[Task inputs — start]

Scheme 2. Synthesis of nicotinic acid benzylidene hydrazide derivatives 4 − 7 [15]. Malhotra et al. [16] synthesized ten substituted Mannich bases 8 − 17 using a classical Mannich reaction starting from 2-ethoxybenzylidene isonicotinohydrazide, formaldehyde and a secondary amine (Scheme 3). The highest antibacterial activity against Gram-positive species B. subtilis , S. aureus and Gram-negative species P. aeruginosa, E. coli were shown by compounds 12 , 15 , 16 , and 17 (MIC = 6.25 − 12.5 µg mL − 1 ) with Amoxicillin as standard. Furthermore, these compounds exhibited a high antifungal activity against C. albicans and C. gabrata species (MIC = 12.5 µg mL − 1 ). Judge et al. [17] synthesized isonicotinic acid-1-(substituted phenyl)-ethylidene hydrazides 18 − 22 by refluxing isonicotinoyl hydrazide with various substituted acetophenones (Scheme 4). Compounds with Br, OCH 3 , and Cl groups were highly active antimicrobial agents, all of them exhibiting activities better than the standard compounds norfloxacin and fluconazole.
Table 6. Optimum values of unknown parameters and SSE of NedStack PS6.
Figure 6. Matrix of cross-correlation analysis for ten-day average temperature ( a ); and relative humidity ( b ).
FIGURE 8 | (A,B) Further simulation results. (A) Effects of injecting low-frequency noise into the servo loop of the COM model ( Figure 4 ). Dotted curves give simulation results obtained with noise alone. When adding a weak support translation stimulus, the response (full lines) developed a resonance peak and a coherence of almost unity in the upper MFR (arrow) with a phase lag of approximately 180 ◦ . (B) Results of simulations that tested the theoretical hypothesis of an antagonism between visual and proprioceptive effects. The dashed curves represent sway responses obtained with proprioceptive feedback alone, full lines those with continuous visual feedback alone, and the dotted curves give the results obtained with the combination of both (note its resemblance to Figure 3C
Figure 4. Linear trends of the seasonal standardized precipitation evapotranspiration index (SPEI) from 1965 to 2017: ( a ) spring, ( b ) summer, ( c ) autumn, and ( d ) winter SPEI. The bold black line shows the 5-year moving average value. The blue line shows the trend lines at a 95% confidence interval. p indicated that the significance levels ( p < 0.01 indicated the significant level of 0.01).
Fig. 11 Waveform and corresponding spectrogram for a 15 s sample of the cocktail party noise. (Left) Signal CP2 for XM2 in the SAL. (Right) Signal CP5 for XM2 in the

[Task inputs — finish]

What you need to do: Each entry is to be output exactly as it was written.

Result of the task:
Scheme 2. Synthesis of nicotinic acid benzylidene hydrazide derivatives 4 − 7 [15]. Malhotra et al. [16] synthesized ten substituted Mannich bases 8 − 17 using a classical Mannich reaction starting from 2-ethoxybenzylidene isonicotinohydrazide, formaldehyde and a secondary amine (Scheme 3). The highest antibacterial activity against Gram-positive species B. subtilis , S. aureus and Gram-negative species P. aeruginosa, E. coli were shown by compounds 12 , 15 , 16 , and 17 (MIC = 6.25 − 12.5 µg mL − 1 ) with Amoxicillin as standard. Furthermore, these compounds exhibited a high antifungal activity against C. albicans and C. gabrata species (MIC = 12.5 µg mL − 1 ). Judge et al. [17] synthesized isonicotinic acid-1-(substituted phenyl)-ethylidene hydrazides 18 − 22 by refluxing isonicotinoyl hydrazide with various substituted acetophenones (Scheme 4). Compounds with Br, OCH 3 , and Cl groups were highly active antimicrobial agents, all of them exhibiting activities better than the standard compounds norfloxacin and fluconazole.
Table 6. Optimum values of unknown parameters and SSE of NedStack PS6.
Figure 6. Matrix of cross-correlation analysis for ten-day average temperature ( a ); and relative humidity ( b ).
FIGURE 8 | (A,B) Further simulation results. (A) Effects of injecting low-frequency noise into the servo loop of the COM model ( Figure 4 ). Dotted curves give simulation results obtained with noise alone. When adding a weak support translation stimulus, the response (full lines) developed a resonance peak and a coherence of almost unity in the upper MFR (arrow) with a phase lag of approximately 180 ◦ . (B) Results of simulations that tested the theoretical hypothesis of an antagonism between visual and proprioceptive effects. The dashed curves represent sway responses obtained with proprioceptive feedback alone, full lines those with continuous visual feedback alone, and the dotted curves give the results obtained with the combination of both (note its resemblance to Figure 3C
Figure 4. Linear trends of the seasonal standardized precipitation evapotranspiration index (SPEI) from 1965 to 2017: ( a ) spring, ( b ) summer, ( c ) autumn, and ( d ) winter SPEI. The bold black line shows the 5-year moving average value. The blue line shows the trend lines at a 95% confidence interval. p indicated that the significance levels ( p < 0.01 indicated the significant level of 0.01).
Fig. 11 Waveform and corresponding spectrogram for a 15 s sample of the cocktail party noise. (Left) Signal CP2 for XM2 in the SAL. (Right) Signal CP5 for XM2 in the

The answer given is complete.